Em pouco tempo, borracheiros, doceiros, manicures, pipoqueiros, artesãos, caminhoneiros, costureiras, jardineiros, lavadores de carro, verdureiros e vidraceiros -dentre 170 ocupações de empreendedores individuais reconhecidas pelo Simples Nacional- de todas as unidades da Federação poderão formalizar gratuitamente o seu estabelecimento, de forma simples e sem burocracia. Para aderir a esse sistema inédito e inovador, o empreendedor precisa ter faturamento anual de até R$ 36 mil e, no máximo, um empregado.
Com esse programa, temos agora um grande instrumento de inclusão social, de acesso à proteção previdenciária e às políticas públicas. O objetivo do governo é resgatar a cidadania e contribuir para o crescimento desses trabalhadores como empresários.

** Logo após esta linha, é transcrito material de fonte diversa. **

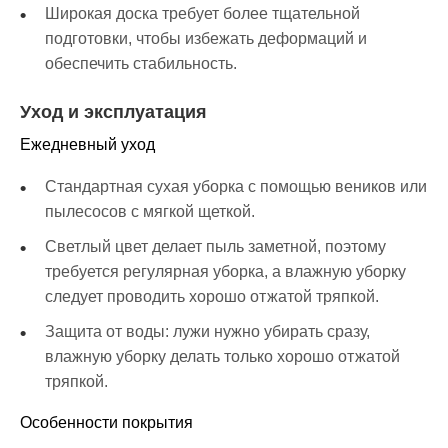
Широкая доска требует более тщательной
подготовки, чтобы избежать деформаций и
обеспечить стабильность.
Уход и эксплуатация
Ежедневный уход
Стандартная сухая уборка с помощью веников или
пылесосов с мягкой щеткой.
Светлый цвет делает пыль заметной, поэтому
требуется регулярная уборка, а влажную уборку
следует проводить хорошо отжатой тряпкой.
Защита от воды: лужи нужно убирать сразу,
влажную уборку делать только хорошо отжатой
тряпкой.
Особенности покрытия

O Empreendedor Individual é importante para o desenvolvimento nacional, estimula o mercado de trabalho e dá dignidade a milhões de trabalhadores e suas famílias.
Ao reconhecer os empreendedores como produtores de riqueza, permitindo-lhes um tratamento diferenciado, os governos federal, estaduais e municipais estão investindo em cidadania, na autoestima dessas pessoas e no desenvolvimento das economias locais.
Os pequenos empreendedores individuais podem ser legalizados com uma contribuição previdenciária de R$ 51,15 (11% do salário mínimo) e o pagamento simbólico de R$ 1 de ICMS ao Estado -para os que trabalham no comércio ou na indústria- ou de R$ 5 para o município, de ISS -no caso dos prestadores de serviço.
O que o pequeno empreendedor ganha com isso? Quero destacar que, ao formalizar a sua atividade, o trabalhador ganha a proteção da Previdência Social e passa a ter direito a aposentadoria por idade, aposentadoria por invalidez, auxílio-doença e salário maternidade. No ato da inscrição, sua família já fica protegida com pensão por morte e auxílio-reclusão, benefícios em que não há carência.
Além da cobertura previdenciária, os trabalhadores que aderirem ao Programa do Empreendedor Individual passam a usufruir de todas as vantagens do mundo formal.
Entre elas, é importante citar o acesso a linhas de crédito com juros diferenciados na rede bancária, a participação nas políticas públicas voltadas para o setor e a possibilidade de participar das compras governamentais, envolvendo todos os entes do pacto federativo.
Para ter uma ideia da importância dos empreendedores individuais, as micro e pequenas empresas geraram mais de 450 mil empregos em todo o Brasil somente no primeiro semestre de 2009. Os dados são do Ministério do Trabalho e Emprego.
Ainda segundo dados da Pesquisa Nacional por Amostra de Domicílio de 2007, do Instituto Brasileiro de Geografia e Estatística (Pnad/IBGE), somente os Estados de São Paulo, Minas Gerais e Rio de Janeiro têm 4.025.604 pessoas com perfil de empreendedor individual. A maior parte está no Estado de São Paulo, com 2.053.129. Minas Gerais tem 1.021.153, e o Rio de Janeiro, 951.322.
Houve um tempo em que o Estado olhava para os trabalhadores individuais com preconceito, tratando-os como fora da lei, sem importância para a produção nacional. Agora, esses batalhadores do dia a dia têm a atenção dos governos federal, estadual e municipal.
É um olhar diferenciado, em que o Estado expande sua proteção social, por meio da cobertura previdenciária, ao mesmo tempo em que oferece as condições e o estímulo necessários para que se tornem produtores de riquezas e de progresso para o país.
É necessário ressaltar o importante apoio do Sebrae e de diversas instituições em todo o país. Fundamental ainda é o papel das prefeituras que já estão implantando a sala do empreendedor em suas cidades e estimulando ainda mais a formalização de trabalhadores e trabalhadoras.
Mas é preciso que toda a sociedade e as forças políticas do país participem dessa verdadeira mobilização nacional pela formalização do empreendedor individual.
Essa é uma bandeira do Estado brasileiro que merece a atenção e o empenho dos que lutam pela melhoria da qualidade de vida dos trabalhadores e do desenvolvimento do Brasil.
Essa iniciativa é mais uma prova de que o Brasil vive um novo tempo.



JOSÉ PIMENTEL , advogado, deputado federal (PT-CE) licenciado, é ministro da Previdência Social.